Chart understanding data:
[Start of Attachment]
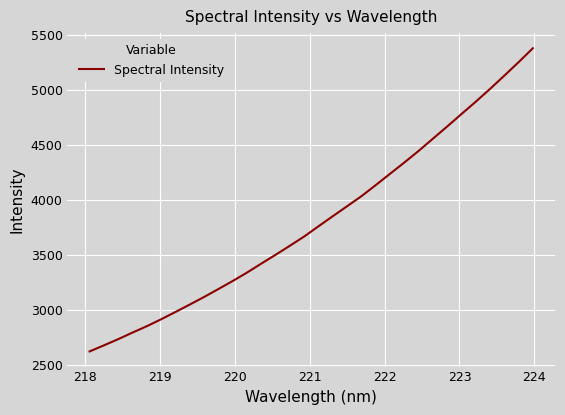

What is the maximum value shown in the chart?

5375.1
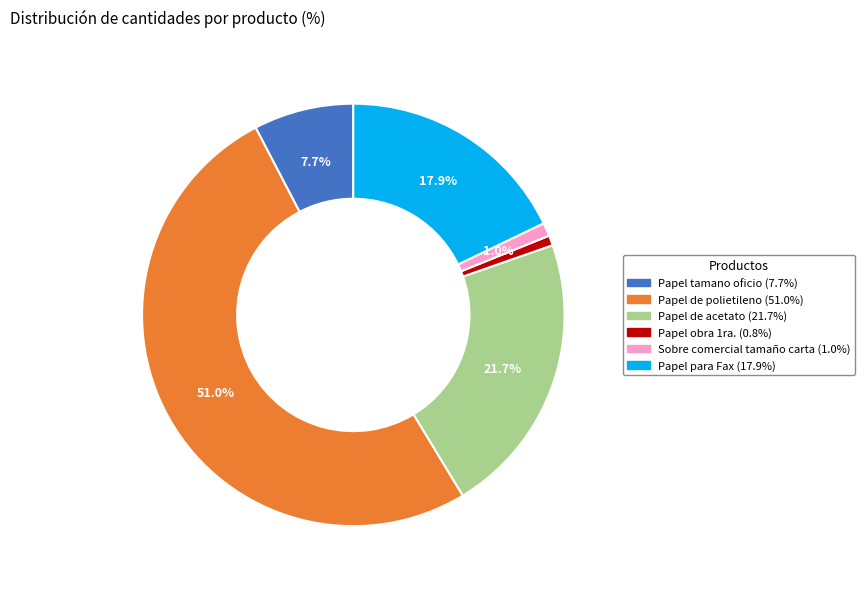

Is there a majority slice in this chart?

Yes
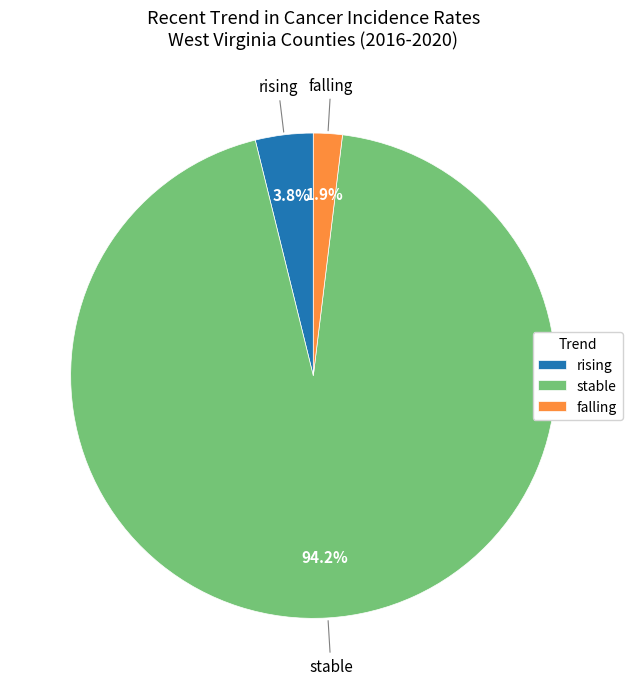

Which slice represents more than half of the pie?

stable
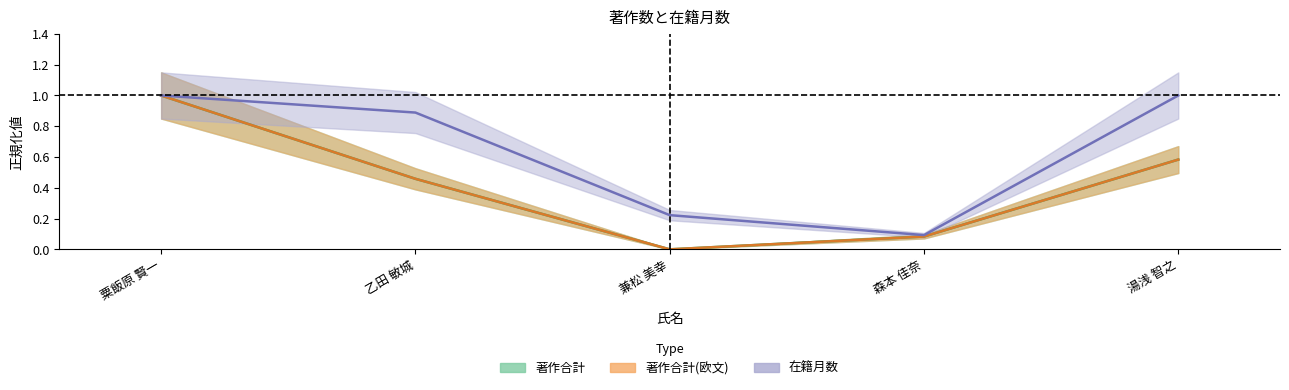

True or false: 在籍月数 and 著作合計 intersect in this chart.

False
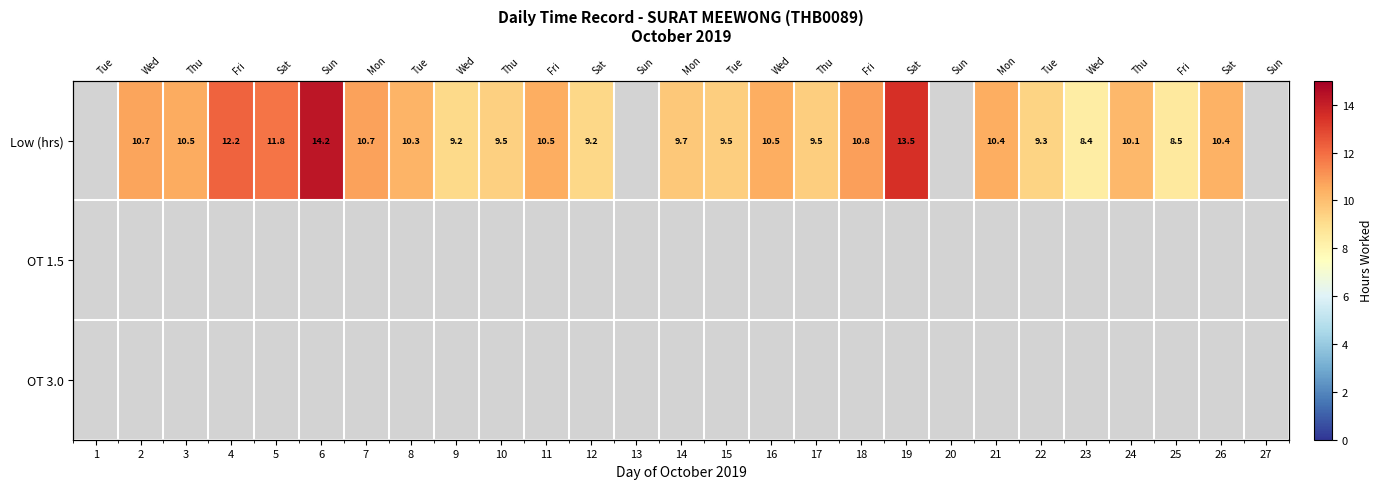

What is the greatest value displayed?

14.2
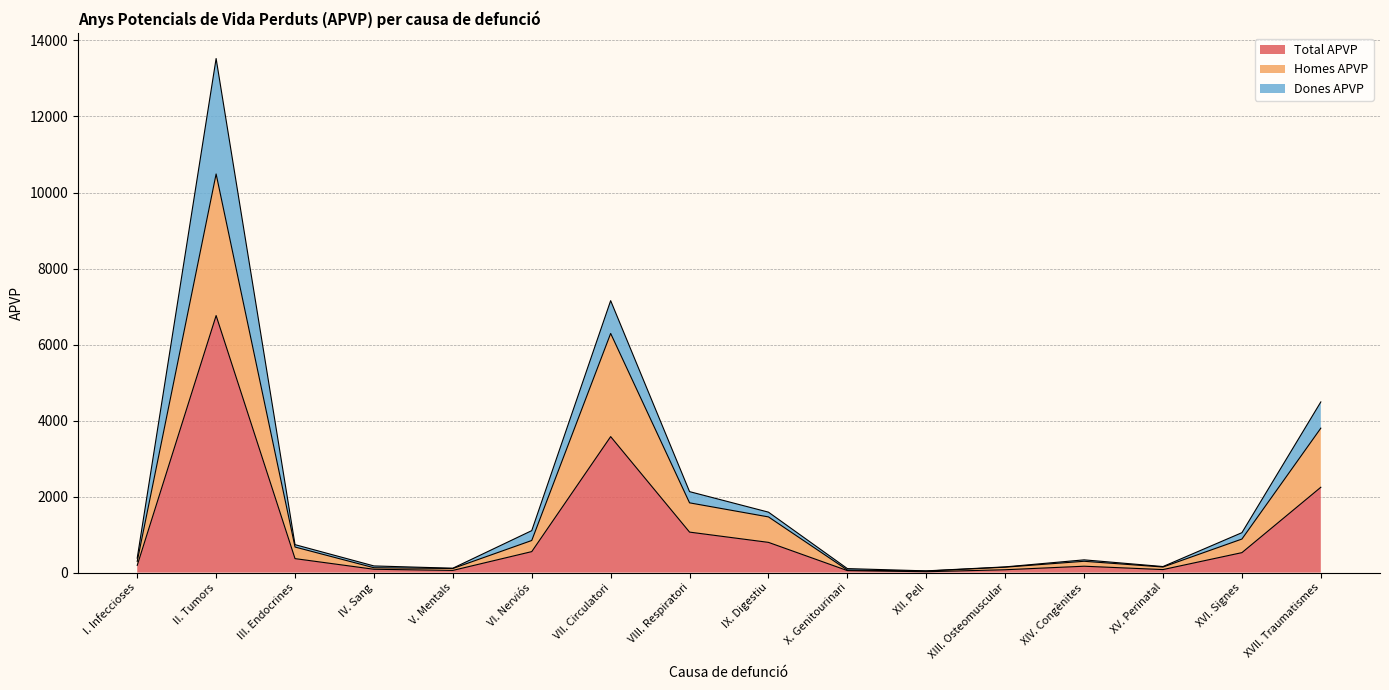

Does the chart display data point markers on the line(s)?

No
[End of Attachment]
§ INSTRUCTIONS TO FOLLOW: Reproduce all of the chart understanding data above word for word, leaving out the pictures.

§ TASK OUTPUT:
What is the maximum value shown in the chart?

5375.1

Is there a majority slice in this chart?

Yes

Which slice represents more than half of the pie?

stable

True or false: 在籍月数 and 著作合計 intersect in this chart.

False

What is the greatest value displayed?

14.2

Does the chart display data point markers on the line(s)?

No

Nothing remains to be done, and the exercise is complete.